PureVision Completes Construction, Moves into New Research Lab

January 10, 2008

PureVision Technology, Inc., developer of an advanced biomass fractionation technology for producing biofuels and other bio-based products, has completed construction of their new laboratory facility at their Fort Lupton headquarters. The new laboratory is situated within a 7,800-square-foot building and contains a biomass processing area, a wet laboratory, an office suite for the technical staff and a fabrication and metal shop. For the first time in its corporate history, PureVision has all technical, managerial and administrative operations centralized in one location. All of the company’s eleven employees work at the Fort Lupton facility.

Research, development and technology scale-up activities are taking place within the new custom laboratory that targets the conversion of abundant cellulosic biomass into lignin, sugars and cellulose fractions. These three fractions will become essential feedstocks to manufacture industrial products, fuels and energy in biorefineries. As of today, there are no industrial-scale cellulosic biorefineries built anywhere in the world. PureVision is one of the world’s leading technologies that provide this important fractionation or separation step needed to convert biomass into useful products.

PureVision has been developing its unique biomass conversion technology since 1999, known as biomass fractionation. The PureVision technology is now proven at a small scale to rapidly convert cellulosic biomass, including corn stalks, wheat straw and woody biomass into industrial raw materials for making many bio-based products. Unlike conventional corn-based technologies that produce ethanol, the PureVision technology can utilize cellulosic feedstocks for making many different products including pulps for manufacturing paper and apparel, biofuels including ethanol, butanol and jet fuel, bio-based plastics and a myriad of industrial chemicals.

PureVision’s corporate offices have been located in the Fort Lupton Industrial Center since 1996. Since 2003, PureVision technical staff has been operating a continuous, small-pilot reactor, which was situated at the Hazen Research, Inc. facility in Golden, Colorado. To consolidate its operations, PureVision moved all of its laboratory operations from Hazen during the last quarter of 2007. Today, the company is processing corn stalks and other types of biomass at the Fort Lupton facility. “We have completed moving our wet and dry labs for sample processing and compositional analysis from Golden to Fort Lupton. We are now building our laboratory capabilities for downstream solid-liquid and liquid-liquid separations, saccharification and fermentation, lignin chemistry, and pilot studies”, said Dr. Chim Y. Chin, Staff Scientist for PureVision.

PureVision’s headquarters and research facility is part of the 110,000-square-foot Fort Lupton Industrial Center, formerly the location of the original Fort Lupton Canning Company, which operated from 1897 through 1979. Purchased by PureVision’s President Ed Lehrburger in 1993, the 8-acre Industrial Center site is home to many other commercial enterprises including a mini-storage and warehousing business, a national wholesale distribution company, a faux stone façade manufacturing company, an industrial equipment distribution center, semi-tractor/trailer operators and businesses including electricians and carpenters. In 2005, Aims Community College moved their 10,000-square-foot Construction and Automotive Technology School into the Fort Lupton Industrial Center.

### What the exercise asks:
Reproduce the passage of the PureVision lab announcement starting with "PureVision has been" and going on through "of industrial chemicals.".

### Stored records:

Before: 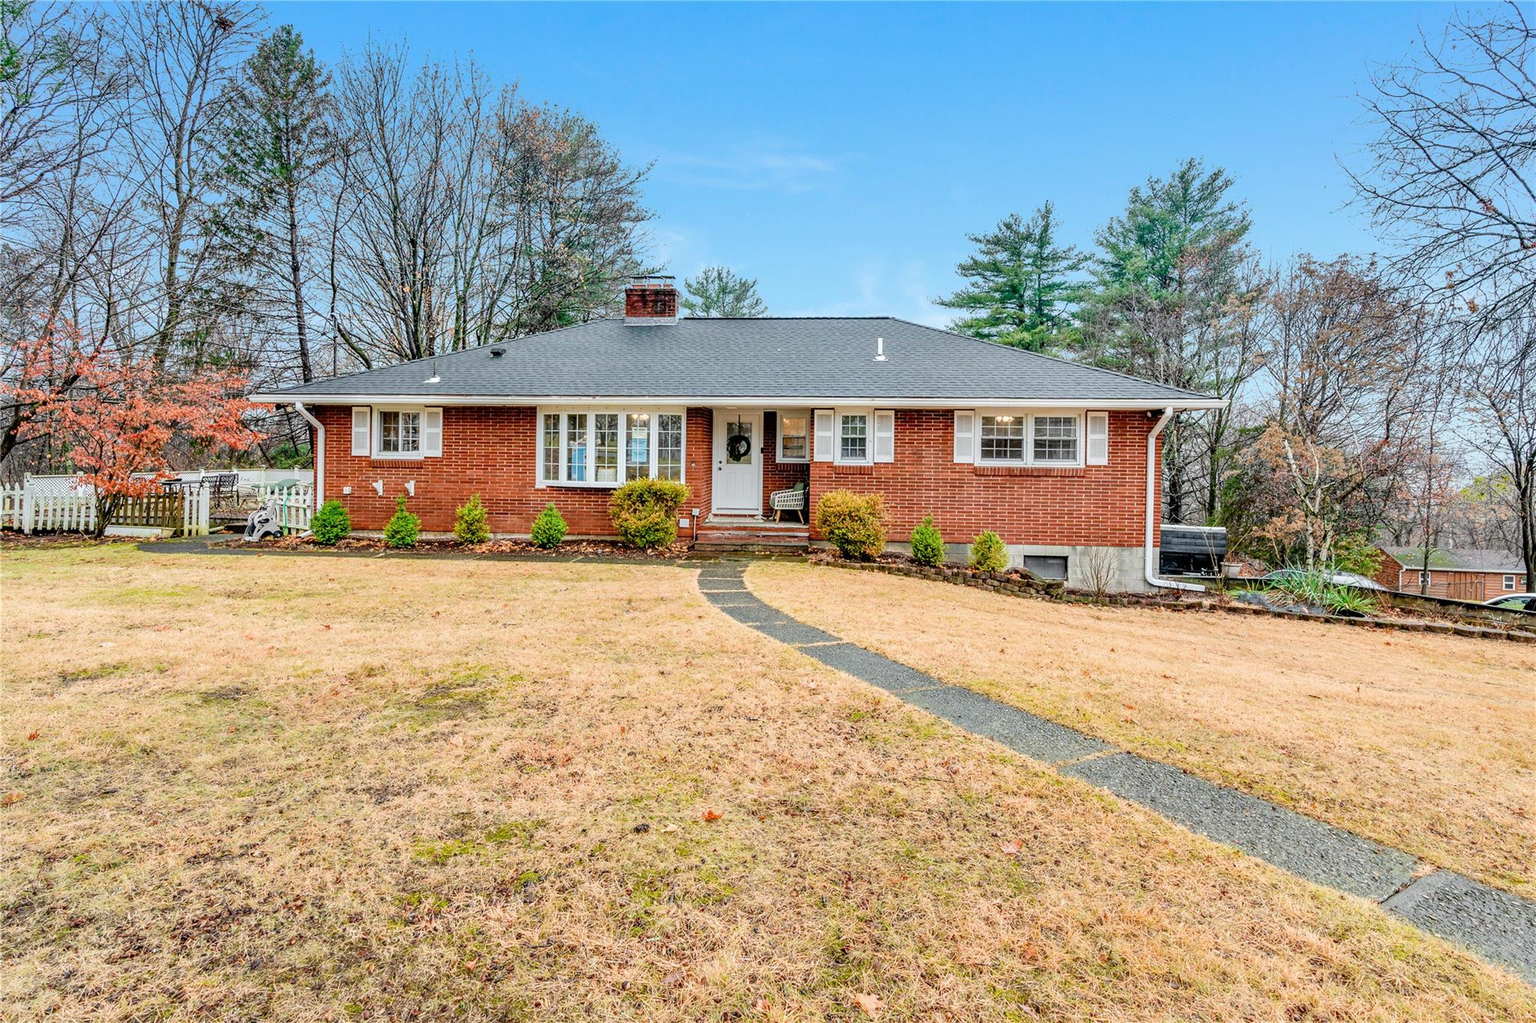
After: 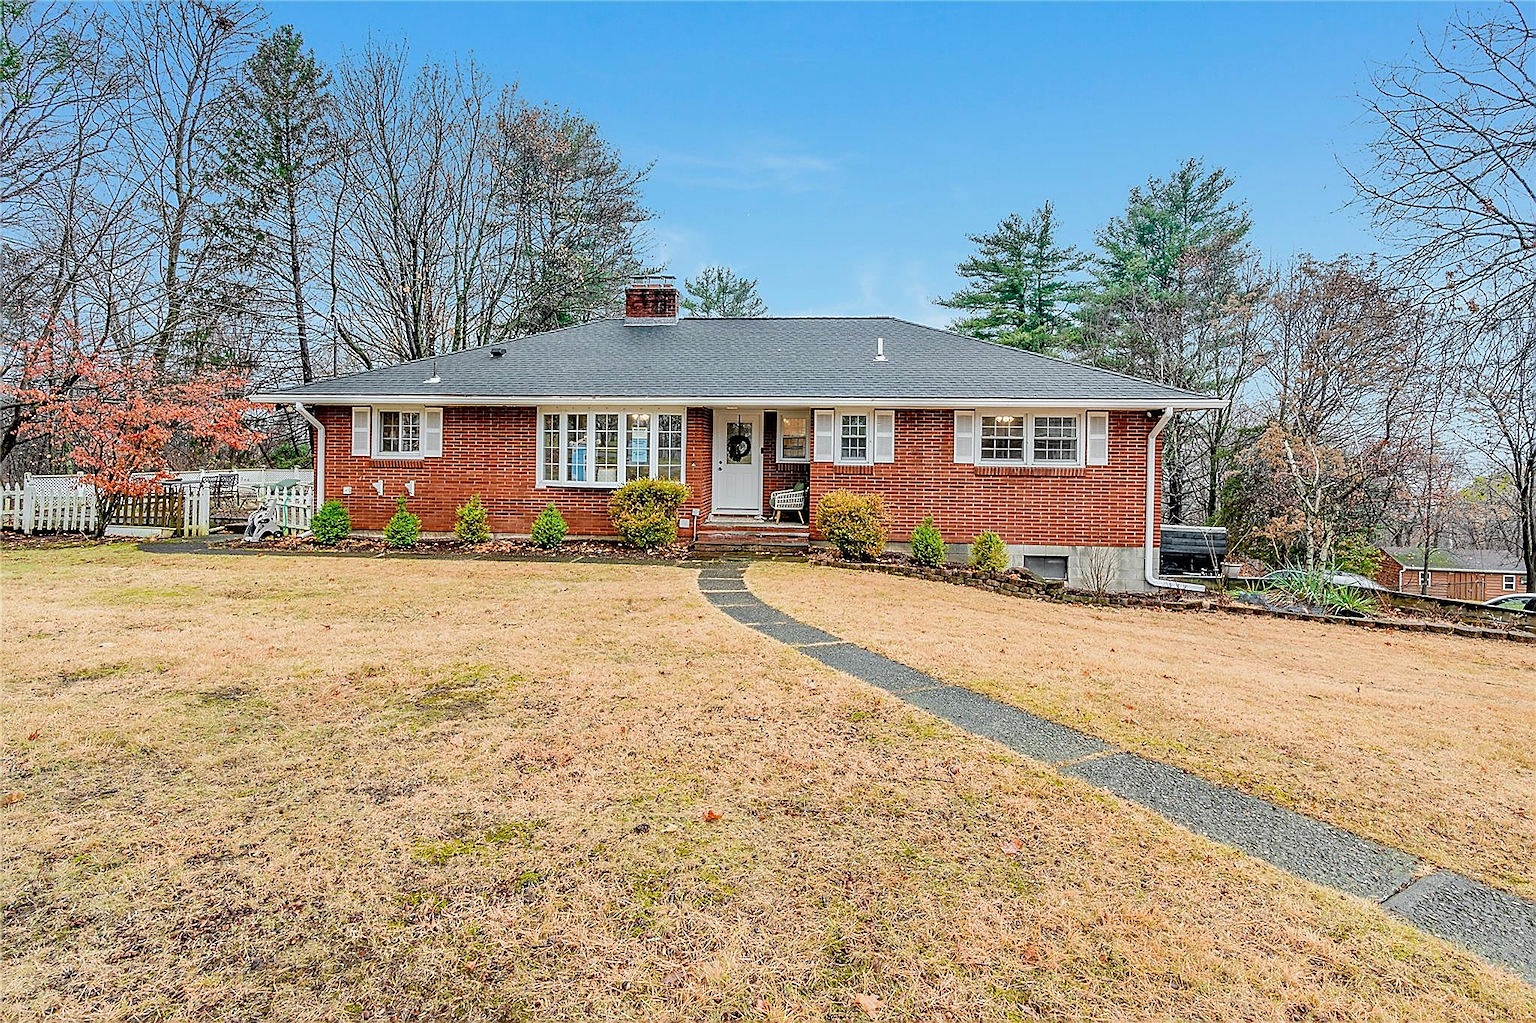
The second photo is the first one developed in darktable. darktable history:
exposure: exposure -0.151 EV, compensate highlight preservation false
sharpen: radius 1.363, amount 1.237, threshold 0.676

### Expected answer:
PureVision has been developing its unique biomass conversion technology since 1999, known as biomass fractionation. The PureVision technology is now proven at a small scale to rapidly convert cellulosic biomass, including corn stalks, wheat straw and woody biomass into industrial raw materials for making many bio-based products. Unlike conventional corn-based technologies that produce ethanol, the PureVision technology can utilize cellulosic feedstocks for making many different products including pulps for manufacturing paper and apparel, biofuels including ethanol, butanol and jet fuel, bio-based plastics and a myriad of industrial chemicals.